İktidar ortaklarının her biri ortak olduğu mafya gruplarını gizleme ihtiyacı bile hissetmiyor. Biri Peker’le poz veriyordu, diğeri Çakıcı’yla, sonra mafya ve çete koalisyonu tüm Türkiye’ye birlikte poz veriyorlar. Uyuşturucu taciri Cumhurbaşkanı danışmanlarından müteveffa Burhan Kuzu tarafından hapisten kurtarılıyor. Kara paracı Sezgin Baran Korkmaz Cumhurbaşkanı Erdoğan’la poz veriyor. Kara paracının otelinde bakandan bürokrata, savcıdan hâkime neredeyse tüm devlet erkanı bedava konaklıyor.  Milyon dolarlık marinalara, şirketlere, arazilere devlet ortaklığıyla “çökülüyor”. Para kavgası çıkınca da iktidar içinde mafyanın has bir tarzla iç çatışma başlıyor.

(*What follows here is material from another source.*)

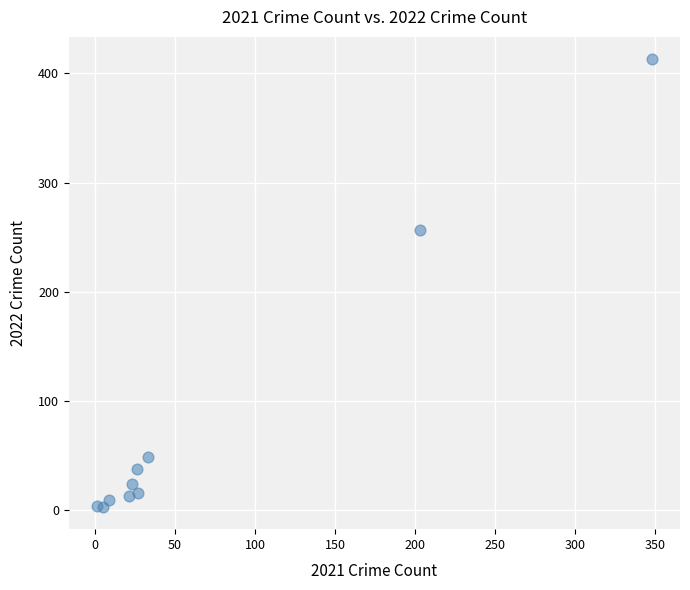

What is the average X value?

70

Cumhurbaşkanı Erdoğan muhalefet liderlerini hedef gösteriyor. Küçük ortağı Bahçeli başta HDP olmak üzere tüm muhalifleri hedef gösteriyor. Tehditlerin hemen ardından HDP İzmir örgütüne kanlı bir saldırı gerçekleştiriliyor. Cumhurbaşkanı başsağlığı bile dilemezken, İçişleri bakanı hiç konuşmuyor, küçük ortak Bahçeli katledilen Deniz Poyraz’ı suçluyor. Daha barut kokusu dinmeden de HDP’nin kapatılma iddianamesi AYM tarafından kabul ediliyor.

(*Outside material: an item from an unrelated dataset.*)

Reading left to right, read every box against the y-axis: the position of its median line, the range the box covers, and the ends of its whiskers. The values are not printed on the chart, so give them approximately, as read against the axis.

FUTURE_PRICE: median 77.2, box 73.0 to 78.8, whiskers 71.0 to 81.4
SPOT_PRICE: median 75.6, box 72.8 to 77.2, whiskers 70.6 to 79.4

Tek adam Erdoğan’ın 'Bu daha iyi günleriniz, daha neler göreceksiniz' tehdidi tüm muhalefeti hedefine koymuş durumda. İktidar bir kez daha derin bir krizde, yönetemiyorlar. İktidarı kaybetmemek için her yola başvurmaktan çekinmeyeceğini tecrübeyle bildiğimiz bir çürümüş ittifak var karşımızda. Bugün Sivas’ı unutmamak bu nedenle önemli, bugün Maraş’ı unutmamak tekrar katledilmemek için önemli, bugün Çorum’un nasıl direnerek büyük bir katliamı önleyebildiğini hatırlamak bu nedenle önemli."

"33 İNSANIN KATLEDİLMESİ SEYREDİLDİ"

HDP İstanbul Milletvekili Musa Piroğlu burada yaptığı konuşmada İzmir'de parti binalarına yapılan saldırıda öldürülen Deniz Poyraz'ı hatırlatarak, "Sivas'ta oteli ateşe verenler bugün Deniz Poyraz'a ateş edenlerdir" dedi. Piroğlu, şöyle konuştu:

"Bunca yıl sonra hala Sivas'ı anıyor, Sivas'ı unutma, unutturma diye bağırıyor, öfke ile sloganlarımızı atıyorsak bunun sebeplerinden biri katillerin sokakta geziyor olmasıdır. Sivas'ı anmak, katilleri unutturmamak, katliamı güncel kılmak içindir. Çünkü Sivas Katliamı düne ait bir olay değildir bugünün tehdittir. Sivas'ta oteli ateşe verenler bugün Deniz Poyraz'a ateş edenlerdir. Sivas'ta yapmak istediklerini bugün tekrar devreye koymak isteyenlerdir. Sivas'ı bir güruh ateşe verdi, tekbir getirerek, göz göre bir oteli ateşe verdiler. Ama Sivas'ın önünde onu korumak için hiçbir şey yapılmadı. O yüzden seyredenler de o güruh kadar sorumludur. Sivas'ı koruması gereken devletin ta kendisidir. 8 saat boyunca bu devlet sadece seyretti. Tek bir adım atılmadı. Bilerek 33 insanın katledilmesi seyredildi."